WHAT YOU SHOULD DO
Write out the lines below without altering a single character.
++++ DATA TO USE ++++
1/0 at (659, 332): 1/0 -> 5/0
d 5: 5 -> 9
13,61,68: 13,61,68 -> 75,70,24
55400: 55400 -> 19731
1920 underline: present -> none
++++
SOLUTION TO THE EXERCISE
1/0 at (659, 332): 1/0 -> 5/0
d 5: 5 -> 9
13,61,68: 13,61,68 -> 75,70,24
55400: 55400 -> 19731
1920 underline: present -> none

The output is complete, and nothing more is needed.